The Windows Music Player Battle

Since there is growing competition with music players on Windows lately, I decided to shop around and try them out. Can they replace Winamp? How does foobar2000, iTunes and Songbird measure up to the great Winamp?

I am an avid music listener with a large collection of music. To manage that I need a good media player. Before I start I'd like to say who is the current champion and long time player on my desktop. Winamp. There is a reason I don't want to use Winamp anymore. Winamp seperates playlist from media library and makes the media library a sort of addon. New players have a singular interface where all your controls and media is. The multi window thing just doesnt do it for me anymore. So I decided on this round of installing Windows XP for the millionth time, that I would shop around. The first contender:

Songbird

First impressions


Songbird looks promising and there has been a lot of hype about it online. There seems to be quite a community around it and there are plugins and skins to choose from. Everything from the website to the installation looks sharp and well done with pretty artwork.

Interface


The interface is nothing amazing, but then I wanted a tool, not a piece of art. I did however curiously download 2 themes that looked good on the plug in site, but looked pretty bland when I applied them. Also like Firefox(which is also XUL driven) the application needs to restart to load themes and plugins. This is a bit of a pain.

Usability


This was the deal breaker for me. I added some files to my library which worked quite nicely, and set folder monitoring to on. In Winamp this passively load new music into your library. In Songbird this eats up the entire UI and makes the program unresponsive with a modal "Adding files to library..." dialog in the middle of the screen. So you cant do anything when your loading music into the library. Right clicking and getting album art is a gamble. It may show a dialog or it might just do nothing with no indication of failure(that I could see). I could live with most of these things. What I couldn't live with was the fact that scrolling through my list of music was sluggish. And so I uninstalled Songbird.

Conclusion


I don't want to knock Songbird down. After all it is a relatively young player. It has a lot of promise. May I will try 1.x when the performance issues have been sorted out.

==============================

Work instruction 1 — According to the music player comparison, which player was the current champion and long-time player on the writer's desktop?
Work instruction 2 — Duplicate the music player comparison from "Songbird looks promising" to "bit of a pain.".
Work instruction 3 — Write the next part of the music player comparison, picking up after its final sentence.

Supplied information —
==============================

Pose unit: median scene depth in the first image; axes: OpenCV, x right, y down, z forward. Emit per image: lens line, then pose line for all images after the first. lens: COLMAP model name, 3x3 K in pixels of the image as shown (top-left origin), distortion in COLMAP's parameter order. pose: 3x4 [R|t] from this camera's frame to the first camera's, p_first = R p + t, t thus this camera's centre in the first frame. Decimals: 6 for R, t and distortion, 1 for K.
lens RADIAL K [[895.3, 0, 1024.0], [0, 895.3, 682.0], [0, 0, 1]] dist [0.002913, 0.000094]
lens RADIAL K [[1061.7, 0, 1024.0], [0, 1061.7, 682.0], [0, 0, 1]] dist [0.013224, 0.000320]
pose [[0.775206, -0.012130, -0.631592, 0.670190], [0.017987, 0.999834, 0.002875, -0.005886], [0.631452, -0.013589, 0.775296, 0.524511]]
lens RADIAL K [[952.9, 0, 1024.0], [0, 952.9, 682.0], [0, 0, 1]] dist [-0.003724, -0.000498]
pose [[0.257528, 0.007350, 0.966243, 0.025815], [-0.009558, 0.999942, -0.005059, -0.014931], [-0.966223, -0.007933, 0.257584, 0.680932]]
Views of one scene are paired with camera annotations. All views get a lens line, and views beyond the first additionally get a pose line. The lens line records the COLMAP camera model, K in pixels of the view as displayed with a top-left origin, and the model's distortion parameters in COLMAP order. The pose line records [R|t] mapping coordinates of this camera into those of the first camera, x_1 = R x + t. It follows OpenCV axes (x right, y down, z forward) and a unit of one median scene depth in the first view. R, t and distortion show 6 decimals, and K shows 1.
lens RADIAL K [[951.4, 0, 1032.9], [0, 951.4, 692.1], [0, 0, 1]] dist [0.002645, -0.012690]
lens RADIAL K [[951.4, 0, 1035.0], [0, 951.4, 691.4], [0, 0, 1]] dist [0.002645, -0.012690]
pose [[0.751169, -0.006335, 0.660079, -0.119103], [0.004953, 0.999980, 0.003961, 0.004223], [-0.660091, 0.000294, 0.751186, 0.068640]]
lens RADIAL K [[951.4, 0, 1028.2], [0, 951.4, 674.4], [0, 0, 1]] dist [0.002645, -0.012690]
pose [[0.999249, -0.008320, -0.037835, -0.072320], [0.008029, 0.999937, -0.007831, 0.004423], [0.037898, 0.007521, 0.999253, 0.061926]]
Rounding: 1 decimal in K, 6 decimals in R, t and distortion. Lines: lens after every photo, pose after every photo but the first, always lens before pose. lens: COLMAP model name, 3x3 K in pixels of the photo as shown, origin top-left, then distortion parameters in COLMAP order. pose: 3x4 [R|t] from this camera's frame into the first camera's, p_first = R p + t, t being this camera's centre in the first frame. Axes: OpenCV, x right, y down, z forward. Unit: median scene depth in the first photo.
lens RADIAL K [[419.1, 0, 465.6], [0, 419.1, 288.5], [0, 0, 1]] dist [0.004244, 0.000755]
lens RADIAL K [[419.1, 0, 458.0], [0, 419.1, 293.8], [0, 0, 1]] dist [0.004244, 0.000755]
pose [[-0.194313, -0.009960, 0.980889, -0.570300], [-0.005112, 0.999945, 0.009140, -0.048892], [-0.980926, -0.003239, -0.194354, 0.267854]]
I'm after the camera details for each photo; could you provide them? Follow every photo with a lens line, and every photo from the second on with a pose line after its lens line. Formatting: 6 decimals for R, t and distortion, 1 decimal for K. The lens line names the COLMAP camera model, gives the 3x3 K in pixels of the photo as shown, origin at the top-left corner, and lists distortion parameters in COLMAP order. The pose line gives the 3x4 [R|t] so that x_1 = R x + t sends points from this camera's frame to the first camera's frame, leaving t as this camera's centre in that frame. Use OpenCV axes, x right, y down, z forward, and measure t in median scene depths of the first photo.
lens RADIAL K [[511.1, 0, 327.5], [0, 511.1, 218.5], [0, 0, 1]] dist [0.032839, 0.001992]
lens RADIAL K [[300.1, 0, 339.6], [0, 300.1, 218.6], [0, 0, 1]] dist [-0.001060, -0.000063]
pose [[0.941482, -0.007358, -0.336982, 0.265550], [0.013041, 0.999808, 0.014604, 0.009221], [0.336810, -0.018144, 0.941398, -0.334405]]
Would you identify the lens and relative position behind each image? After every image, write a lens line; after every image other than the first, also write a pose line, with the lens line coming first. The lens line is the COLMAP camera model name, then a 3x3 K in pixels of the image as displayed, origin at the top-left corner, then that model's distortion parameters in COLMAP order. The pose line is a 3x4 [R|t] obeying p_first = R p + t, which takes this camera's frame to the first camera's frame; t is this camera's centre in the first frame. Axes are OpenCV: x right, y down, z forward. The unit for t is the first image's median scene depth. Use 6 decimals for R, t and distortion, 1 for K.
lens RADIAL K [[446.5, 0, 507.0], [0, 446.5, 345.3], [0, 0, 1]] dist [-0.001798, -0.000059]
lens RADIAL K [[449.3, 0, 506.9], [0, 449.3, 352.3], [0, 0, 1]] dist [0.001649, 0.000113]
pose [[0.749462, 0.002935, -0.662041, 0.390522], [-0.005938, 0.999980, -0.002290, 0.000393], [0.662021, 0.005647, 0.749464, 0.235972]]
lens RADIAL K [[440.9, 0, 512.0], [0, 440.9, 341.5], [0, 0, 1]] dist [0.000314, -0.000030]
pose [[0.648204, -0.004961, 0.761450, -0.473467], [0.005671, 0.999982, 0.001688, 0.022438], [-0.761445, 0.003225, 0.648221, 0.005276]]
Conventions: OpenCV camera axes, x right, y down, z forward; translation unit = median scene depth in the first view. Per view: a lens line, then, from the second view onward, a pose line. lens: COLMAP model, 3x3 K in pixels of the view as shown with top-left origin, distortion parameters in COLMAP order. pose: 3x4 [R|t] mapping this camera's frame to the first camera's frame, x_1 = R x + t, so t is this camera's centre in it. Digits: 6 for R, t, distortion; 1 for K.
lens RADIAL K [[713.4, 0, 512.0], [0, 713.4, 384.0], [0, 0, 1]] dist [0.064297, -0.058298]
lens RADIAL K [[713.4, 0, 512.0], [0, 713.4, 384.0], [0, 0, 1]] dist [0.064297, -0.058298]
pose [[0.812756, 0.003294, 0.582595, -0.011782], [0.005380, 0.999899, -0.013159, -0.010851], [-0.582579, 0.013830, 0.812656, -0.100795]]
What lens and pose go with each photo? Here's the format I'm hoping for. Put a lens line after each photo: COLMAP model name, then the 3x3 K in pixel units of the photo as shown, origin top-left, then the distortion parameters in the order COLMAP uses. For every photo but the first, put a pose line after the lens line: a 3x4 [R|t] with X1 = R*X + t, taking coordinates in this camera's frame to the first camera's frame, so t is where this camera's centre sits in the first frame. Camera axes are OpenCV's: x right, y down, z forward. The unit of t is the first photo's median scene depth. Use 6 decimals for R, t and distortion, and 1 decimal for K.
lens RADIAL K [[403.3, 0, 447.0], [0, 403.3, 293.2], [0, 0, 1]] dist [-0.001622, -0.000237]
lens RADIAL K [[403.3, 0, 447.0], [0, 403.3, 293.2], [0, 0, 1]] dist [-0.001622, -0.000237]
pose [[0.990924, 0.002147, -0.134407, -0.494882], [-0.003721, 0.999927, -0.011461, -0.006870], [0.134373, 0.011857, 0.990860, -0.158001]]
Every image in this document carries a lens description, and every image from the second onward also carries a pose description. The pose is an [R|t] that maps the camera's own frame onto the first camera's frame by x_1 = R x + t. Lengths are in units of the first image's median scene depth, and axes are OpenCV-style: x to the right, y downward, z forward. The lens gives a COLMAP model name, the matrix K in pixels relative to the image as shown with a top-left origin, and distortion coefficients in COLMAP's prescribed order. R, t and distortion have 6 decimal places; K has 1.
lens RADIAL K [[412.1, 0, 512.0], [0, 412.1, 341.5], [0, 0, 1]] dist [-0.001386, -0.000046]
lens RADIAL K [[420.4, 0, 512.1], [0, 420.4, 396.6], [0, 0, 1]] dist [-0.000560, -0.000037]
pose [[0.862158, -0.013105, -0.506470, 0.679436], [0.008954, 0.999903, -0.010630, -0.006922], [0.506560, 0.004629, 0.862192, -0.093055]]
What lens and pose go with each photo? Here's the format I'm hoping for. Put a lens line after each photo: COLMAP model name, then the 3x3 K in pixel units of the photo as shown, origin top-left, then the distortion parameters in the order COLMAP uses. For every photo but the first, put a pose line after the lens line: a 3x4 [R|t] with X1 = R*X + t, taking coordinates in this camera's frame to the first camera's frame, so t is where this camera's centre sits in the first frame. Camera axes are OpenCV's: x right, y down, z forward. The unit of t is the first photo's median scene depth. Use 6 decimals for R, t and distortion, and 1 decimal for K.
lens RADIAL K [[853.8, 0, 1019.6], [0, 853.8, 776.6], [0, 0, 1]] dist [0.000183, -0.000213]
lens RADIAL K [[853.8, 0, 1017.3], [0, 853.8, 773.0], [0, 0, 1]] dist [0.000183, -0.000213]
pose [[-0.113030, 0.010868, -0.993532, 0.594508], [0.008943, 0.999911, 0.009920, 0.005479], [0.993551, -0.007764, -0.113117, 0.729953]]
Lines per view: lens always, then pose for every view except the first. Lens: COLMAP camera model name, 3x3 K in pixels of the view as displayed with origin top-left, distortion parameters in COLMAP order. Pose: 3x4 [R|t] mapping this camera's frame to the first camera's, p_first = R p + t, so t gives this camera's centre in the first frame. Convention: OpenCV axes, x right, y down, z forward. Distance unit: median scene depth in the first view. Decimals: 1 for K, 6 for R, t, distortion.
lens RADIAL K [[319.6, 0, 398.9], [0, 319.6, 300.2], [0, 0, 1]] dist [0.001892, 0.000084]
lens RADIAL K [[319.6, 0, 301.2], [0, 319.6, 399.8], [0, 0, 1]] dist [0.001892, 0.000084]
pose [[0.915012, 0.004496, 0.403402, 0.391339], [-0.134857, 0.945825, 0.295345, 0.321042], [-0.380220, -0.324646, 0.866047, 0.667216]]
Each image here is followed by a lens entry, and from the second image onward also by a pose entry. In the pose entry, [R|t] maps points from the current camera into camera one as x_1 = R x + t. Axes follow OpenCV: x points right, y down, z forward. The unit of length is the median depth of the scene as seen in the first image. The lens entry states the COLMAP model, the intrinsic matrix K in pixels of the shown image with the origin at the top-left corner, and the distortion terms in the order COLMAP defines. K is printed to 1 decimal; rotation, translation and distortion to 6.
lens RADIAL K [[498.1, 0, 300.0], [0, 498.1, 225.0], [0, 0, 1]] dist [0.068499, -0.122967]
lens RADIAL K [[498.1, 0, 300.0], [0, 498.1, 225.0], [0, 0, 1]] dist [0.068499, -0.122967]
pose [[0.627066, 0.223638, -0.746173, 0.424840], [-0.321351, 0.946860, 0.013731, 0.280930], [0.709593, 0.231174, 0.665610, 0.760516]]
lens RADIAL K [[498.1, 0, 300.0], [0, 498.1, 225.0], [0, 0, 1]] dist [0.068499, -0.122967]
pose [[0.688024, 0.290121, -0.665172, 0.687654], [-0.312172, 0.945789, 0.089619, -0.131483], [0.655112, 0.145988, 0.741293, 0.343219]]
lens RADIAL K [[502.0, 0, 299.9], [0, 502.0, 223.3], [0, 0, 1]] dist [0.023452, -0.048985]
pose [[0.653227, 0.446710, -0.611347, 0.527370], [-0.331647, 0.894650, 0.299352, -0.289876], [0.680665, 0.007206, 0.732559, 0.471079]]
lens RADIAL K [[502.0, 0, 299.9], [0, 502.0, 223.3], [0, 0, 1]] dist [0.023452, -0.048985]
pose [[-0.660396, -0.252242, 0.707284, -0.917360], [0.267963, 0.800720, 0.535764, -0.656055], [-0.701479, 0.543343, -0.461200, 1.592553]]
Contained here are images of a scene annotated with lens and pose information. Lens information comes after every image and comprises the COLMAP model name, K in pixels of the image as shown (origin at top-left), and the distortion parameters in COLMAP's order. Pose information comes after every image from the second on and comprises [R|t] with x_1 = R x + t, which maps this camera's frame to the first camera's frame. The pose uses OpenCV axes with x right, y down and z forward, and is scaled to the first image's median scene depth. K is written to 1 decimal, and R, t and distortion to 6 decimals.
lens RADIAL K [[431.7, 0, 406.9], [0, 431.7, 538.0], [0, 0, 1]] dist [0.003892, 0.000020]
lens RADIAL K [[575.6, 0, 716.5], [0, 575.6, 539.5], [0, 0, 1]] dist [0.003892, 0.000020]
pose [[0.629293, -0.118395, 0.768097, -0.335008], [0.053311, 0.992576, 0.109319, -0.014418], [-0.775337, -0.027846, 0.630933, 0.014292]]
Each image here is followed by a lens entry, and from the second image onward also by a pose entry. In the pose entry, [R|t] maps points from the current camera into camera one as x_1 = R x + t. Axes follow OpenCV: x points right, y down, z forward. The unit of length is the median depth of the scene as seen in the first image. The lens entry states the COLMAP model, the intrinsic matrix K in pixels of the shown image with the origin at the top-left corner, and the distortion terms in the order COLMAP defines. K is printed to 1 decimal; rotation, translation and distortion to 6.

==============================

Answer space 1 — Winamp

Answer space 2 —
Songbird looks promising and there has been a lot of hype about it online. There seems to be quite a community around it and there are plugins and skins to choose from. Everything from the website to the installation looks sharp and well done with pretty artwork.

Interface


The interface is nothing amazing, but then I wanted a tool, not a piece of art. I did however curiously download 2 themes that looked good on the plug in site, but looked pretty bland when I applied them. Also like Firefox(which is also XUL driven) the application needs to restart to load themes and plugins. This is a bit of a pain.

Answer space 3 —
Foobar2000



First impressions


Foobar is a very small minimal player. It's pretty fast and snappy and has all the necessary elements for a good music player. It's not as impressive as the others, but it gets the job done.

Interface


Foobar has the bare basics in user interface elements with no flashy anything. It does however not look bad either. Theres not much to say but it works great.

Usability


The user interface for Foobar is complex. There are settings that I don't care about in the preferences and things I will never set. I guess this is nice for someone who needs these features but I don't. I liked the flexible UI but couldn't really find my media library, even though I added folders to it. Usability is not so much an issue in Foobar as it does what it needs to simply.

Conclusion


My problem with Foobar was that it didn't support Last FM, and it didn't have a nice media library. It looks like it's more geared toward old style "add files to playlist" usage. It is however a great player and I feel like I don't want to uninstall it.

iTunes



First Impressions


Apple always has quite a bit of polish on their products. And this makes all their stuff well... pretty impressive. My first fear of iTunes was that it would be too apple-y. The download was rather large, 69 megs(coincidence?).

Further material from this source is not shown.